Clearly, my “must be perfect”, “must be complete” approach was limiting me. It stood in my way of helping others, when helping others was the reason why I even started PE to begin with. Not only was I doing others a disservice, I was also doing myself a disservice.

Realizing this helped me to focus on the bigger picture – my passion to help other people grow. Since then, I make a point to cross-check my beliefs regularly and ensure they support my end objective. If I ever have fears, insecurities, or personal hang-ups that stand in my way of serving others, that’s my cue to reflect on those beliefs and break them.

Another Example: Rejecting an Opportunity for Exposure

Some of you may recall the Successful Businesses Interview Series I did back in 2011, during the Million Dollar Challenge. I created the series as a way to inspire you guys with stories of successful entrepreneurs and give you insight to their success strategies, so you may apply them to your (future) businesses.

I reached out to the owners of highly successful businesses, from the likes of Groupon to CD Baby (multi-million dollar music distributor), most of whom readily took up the offer. A few rejected or didn’t respond, presumably because they had other things to do, which was fine. That simply meant our needs were not compatible and it was better to let them go.

What struck me was this response I got from a business owner. I was extremely picky with the businesses I selected, because I wanted them to (a) be respectable businesses I would personally endorse (b) have attained a certain level of success, since the point of the series was to share success stories. Whichever businesses I reached out to, I had already screened them and determined them to be great case study examples.

This particular business was a budding enterprise with a great message. It had not been around for very long but it seemed to be growing steadily, with an engaged customer base. I liked what it had to offer and thought it would be a great addition to the case study line-up. Also, I thought it’d be a great opportunity to help drive awareness of that business and perhaps attract new, potential customers for it in the process.

However, when I reached out to the owner, she declined because she thought her business was not established enough. While I accepted her response, I couldn’t help but think it was such a pity… not for me or the interview series, but for her. I could understand if the person had said she was not free, or she didn’t think the interview would be useful, or because she just didn’t want to, but to decline an interview (free, permanent exposure for her business no less) because she thought her business wasn’t established enough – as a business owner myself, I felt that was self-sabotage at its finest.

▶ **Records supplied**

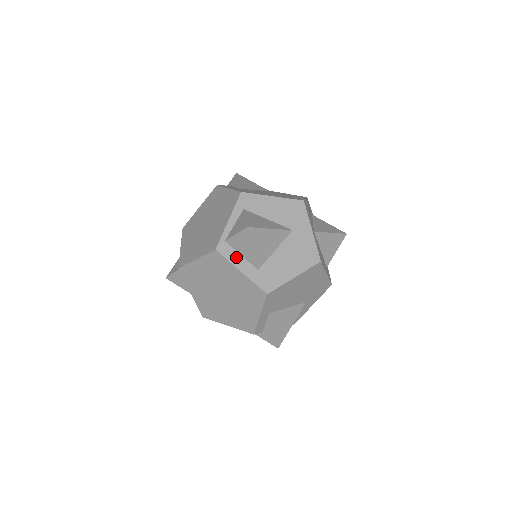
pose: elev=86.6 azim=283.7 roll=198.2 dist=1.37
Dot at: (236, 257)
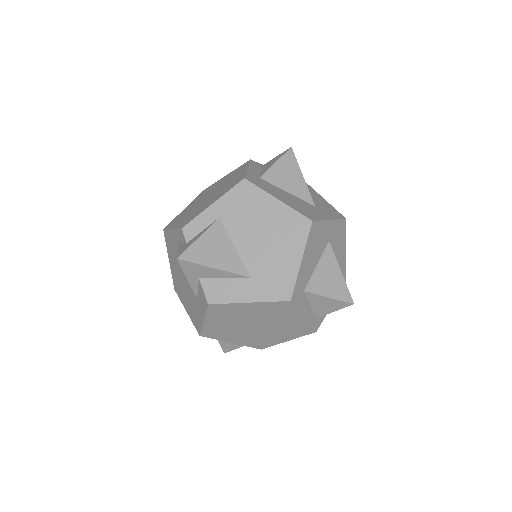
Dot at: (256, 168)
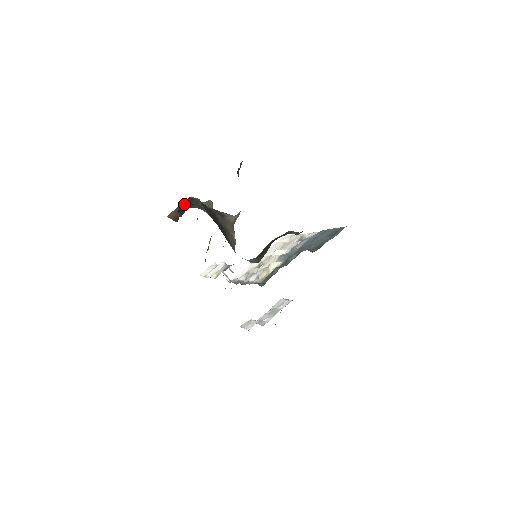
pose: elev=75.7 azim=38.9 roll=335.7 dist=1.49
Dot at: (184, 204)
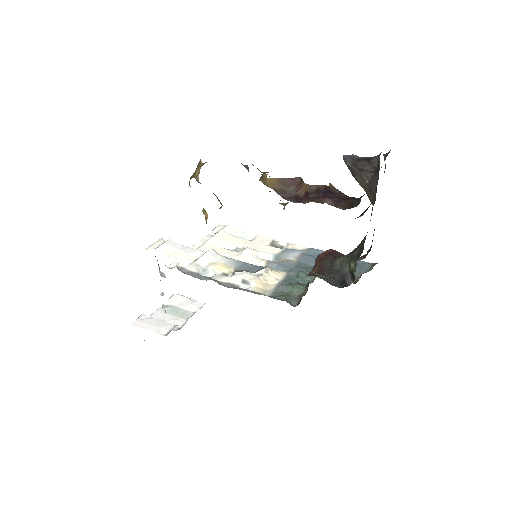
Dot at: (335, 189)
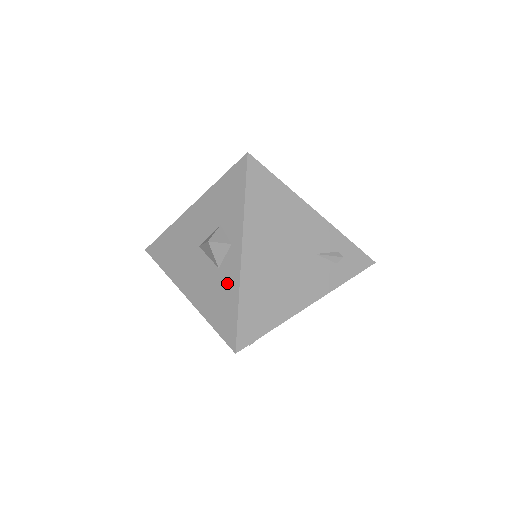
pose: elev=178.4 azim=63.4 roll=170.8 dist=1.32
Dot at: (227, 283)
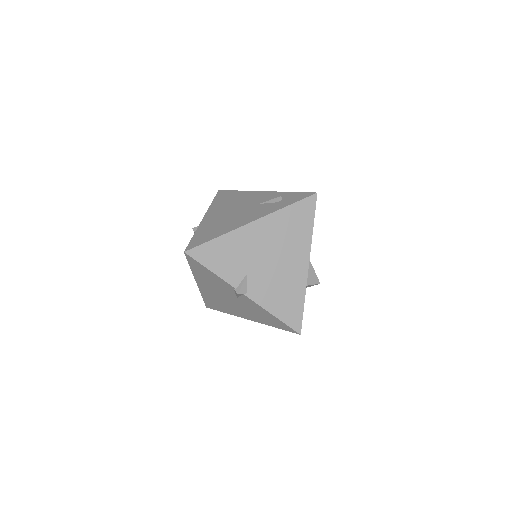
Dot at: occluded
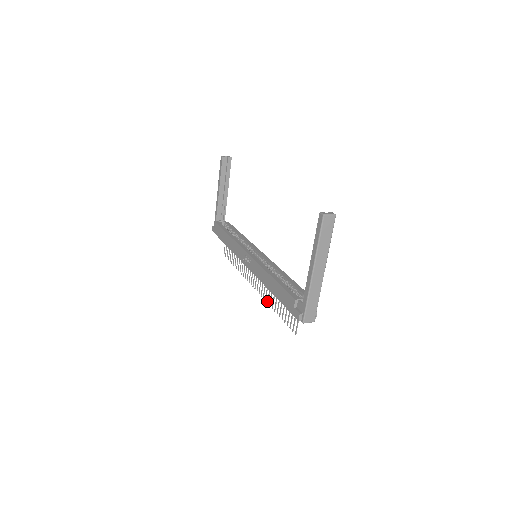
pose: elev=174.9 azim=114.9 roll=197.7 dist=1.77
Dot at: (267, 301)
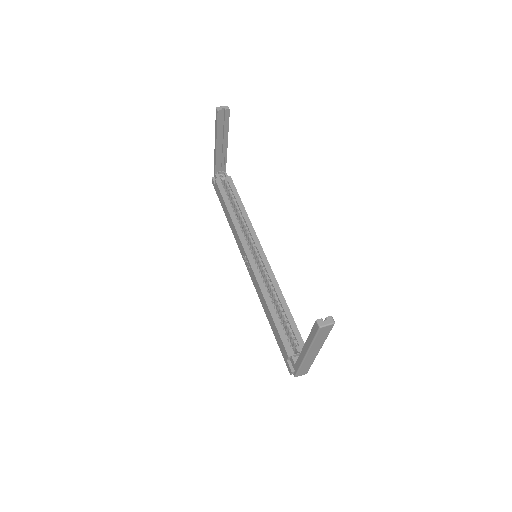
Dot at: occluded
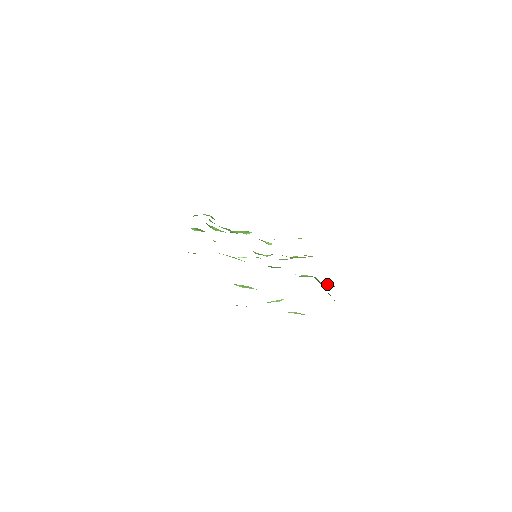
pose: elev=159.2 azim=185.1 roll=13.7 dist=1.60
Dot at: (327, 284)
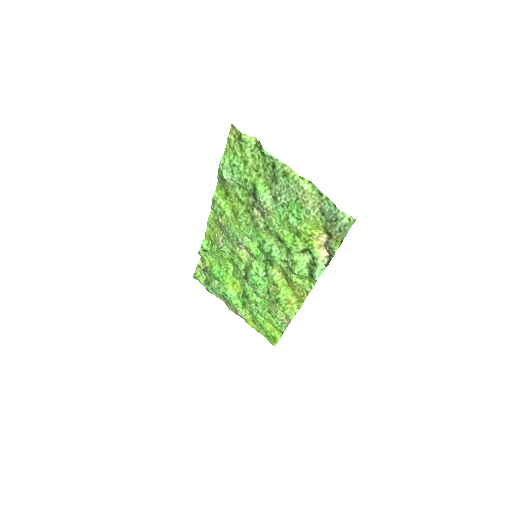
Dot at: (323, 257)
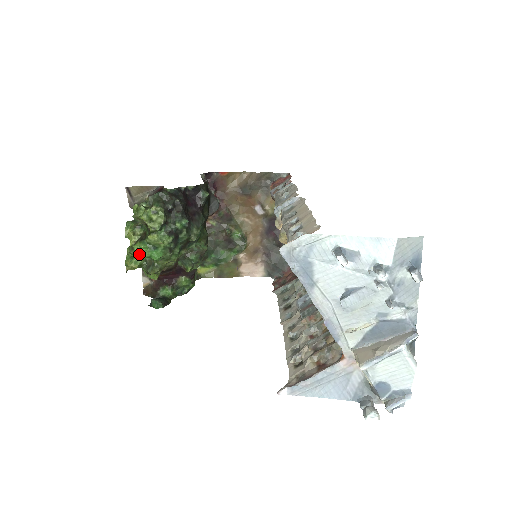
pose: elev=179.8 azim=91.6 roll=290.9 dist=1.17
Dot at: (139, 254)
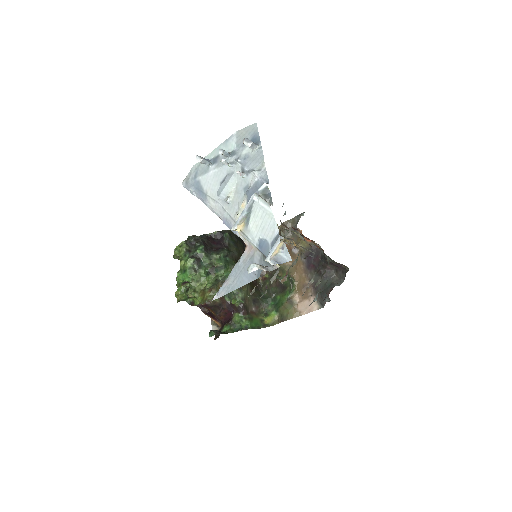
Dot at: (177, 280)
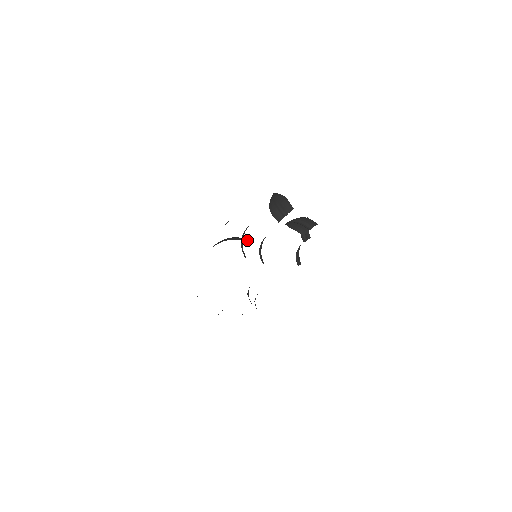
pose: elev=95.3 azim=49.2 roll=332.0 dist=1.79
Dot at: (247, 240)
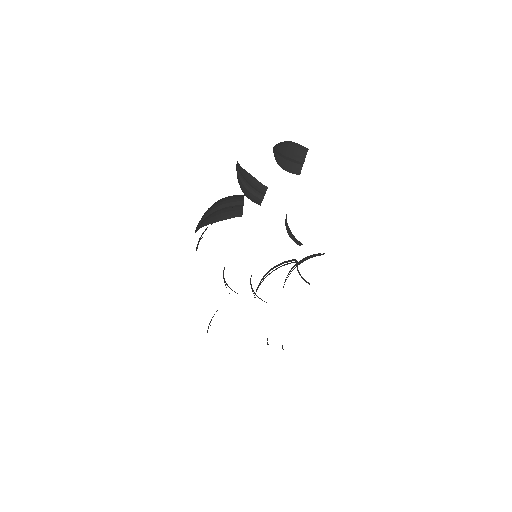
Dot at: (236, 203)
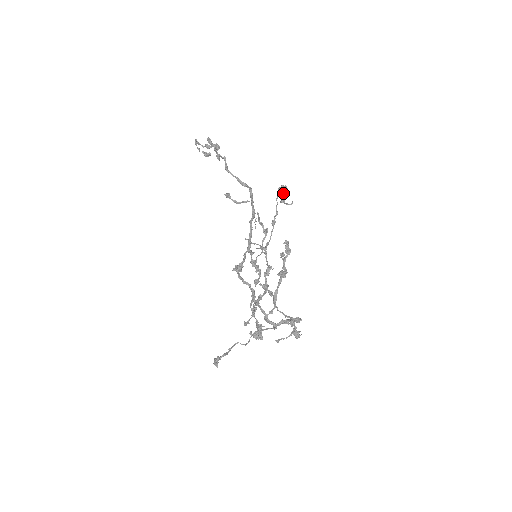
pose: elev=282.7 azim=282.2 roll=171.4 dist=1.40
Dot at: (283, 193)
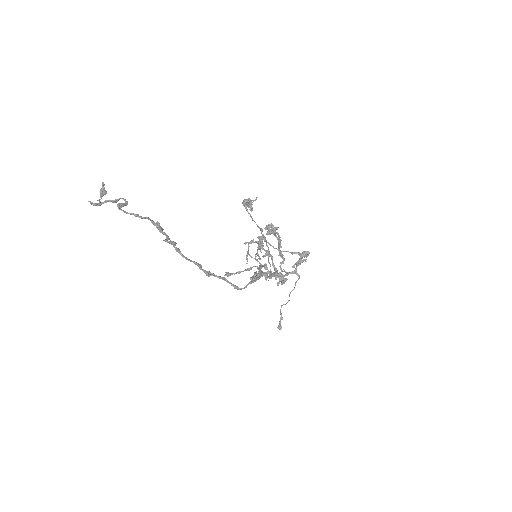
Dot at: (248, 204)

▶ **Required work**
Quote the essay on limiting beliefs from "Some of you" to "your (future) businesses.", word for word.

▶ **Solution to the problem**
Some of you may recall the Successful Businesses Interview Series I did back in 2011, during the Million Dollar Challenge. I created the series as a way to inspire you guys with stories of successful entrepreneurs and give you insight to their success strategies, so you may apply them to your (future) businesses.